The first is a more inclusive camera, which Google says more accurately depicts skin tone.

Google’s Sameer Samat said that ‘photography has not always seen us as we want to be seen’ for people of colour, and that the company has made changes to auto white balance adjustments to ‘bring out natural brown tones’.

The technology, which will be featured on Google’s flagship Pixel phone, will be out later this year.

Google has also announced changes to its office functionality software, like Docs, Meet, Sheets, Tasks and Slides, uniting them under the umbrella ‘Smart Canvas’ tool.

With a new ‘assisted writing’ tool, Google will suggest writing changes where it thinks appropriate, as well as more ‘inclusive’ terms to the user when using ‘gendered terms’.

In an example Google gave, a user who wrote ‘Chairman’ would be given the option of using ‘Chairperson’ or ‘Chair’, gender-neutral alternatives.

The company has been under pressure to be more inclusive after it was branded ‘institutionally racist’ by former employee and AI academic Timnit Gebru.

Gebru claims she was fired from the company after she co-wrote a paper about discrimination in AI last year, though Google contest this version of events.

Android 12

Google's Android 12 is reportedly one of the biggest overhauls for the operating system in recent history (Photo: Google)
Google’s Android 12 is reportedly one of the biggest overhauls for the operating system in recent history (Picture: Google)

Google claims its next Android update – 12 – will be ‘the biggest design change in Android’s history’.

Some of the reported features will make the app’s design more like Apple, with updated privacy features giving users more control over the amount of information apps can see, as well as a light to tell users if a device’s camera or microphone is being used – both features that iOS already has.

Much of the changes focus on ‘personalisation’ and a slicker user interface, with new animations and greater customisation tools available to users from the get go.

The Android 12 Beta is currently available for download in the Google App store.

3D video calls

Codenamed Project Starline, Google has reportedly come up with a 3D video calling system (Photo: Google)
Codenamed Project Starline, Google has reportedly come up with a 3D video calling system (Picture: Google)

After a year of being physically separated and resorting to endless, draining Zoom calls, Google claims to have invented a more palatable solution.

Codenamed ‘Project Starline’, the technology looks straight out of Star Trek, with a specially designed screen reproducing your family, friend or colleague in 3D to talk to.
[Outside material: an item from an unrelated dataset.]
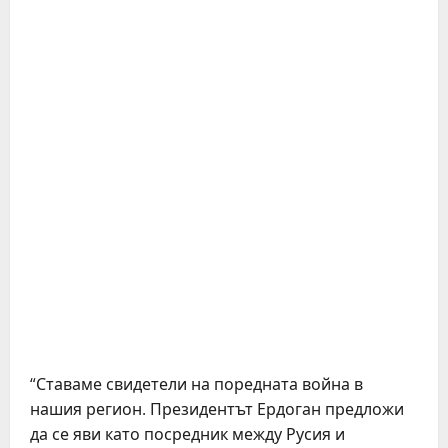
“Ставаме свидетели на поредната война в
нашия регион. Президентът Ердоган предложи
да се яви като посредник между Русия и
The technology is apparently a combination of several technological breakthroughs: ‘computer vision, machine learning, spatial audio and real-time compression’.

The end result, according to Google, is the ‘effect is the feeling of a person sitting just across from you, like they are right there.’

While the technology is currently still in only a few select Google offices, it will be reportedly rolled out to more ‘enterprise’ partners later this year.